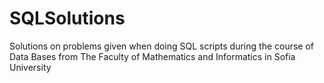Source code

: # SQLSolutions
Solutions on problems given when doing SQL scripts during the course of Data Bases from The Faculty of Mathematics and Informatics in Sofia University

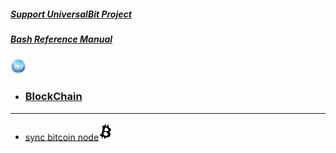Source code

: ##### [Support UniversalBit Project](https://github.com/universalbit-dev/universalbit-dev/tree/main/support)
##### [Bash Reference Manual](https://www.gnu.org/software/bash/manual/html_node/index.html)

<img src="https://github.com/universalbit-dev/universalbit-dev/blob/main/blockchain/images/blockchain.png" width="5%"></img>

* ### [BlockChain](https://en.wikipedia.org/wiki/Blockchain)

---
* [sync bitcoin node](https://github.com/universalbit-dev/universalbit-dev/tree/main/blockchain/bitcoin)<img src="https://github.com/universalbit-dev/universalbit-dev/blob/main/blockchain/images/btc_logo.png" width="5%"></img>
◆ ◆ ◆ ◆ ◆
**Task prompt:**
Reproduce the source text of both rows above character for character, leaving the pictures out of your answer.

**Answer to this task:**
Source code

: # SQLSolutions
Solutions on problems given when doing SQL scripts during the course of Data Bases from The Faculty of Mathematics and Informatics in Sofia University

Source code

: ##### [Support UniversalBit Project](https://github.com/universalbit-dev/universalbit-dev/tree/main/support)
##### [Bash Reference Manual](https://www.gnu.org/software/bash/manual/html_node/index.html)

<img src="https://github.com/universalbit-dev/universalbit-dev/blob/main/blockchain/images/blockchain.png" width="5%"></img>

* ### [BlockChain](https://en.wikipedia.org/wiki/Blockchain)

---
* [sync bitcoin node](https://github.com/universalbit-dev/universalbit-dev/tree/main/blockchain/bitcoin)<img src="https://github.com/universalbit-dev/universalbit-dev/blob/main/blockchain/images/btc_logo.png" width="5%"></img>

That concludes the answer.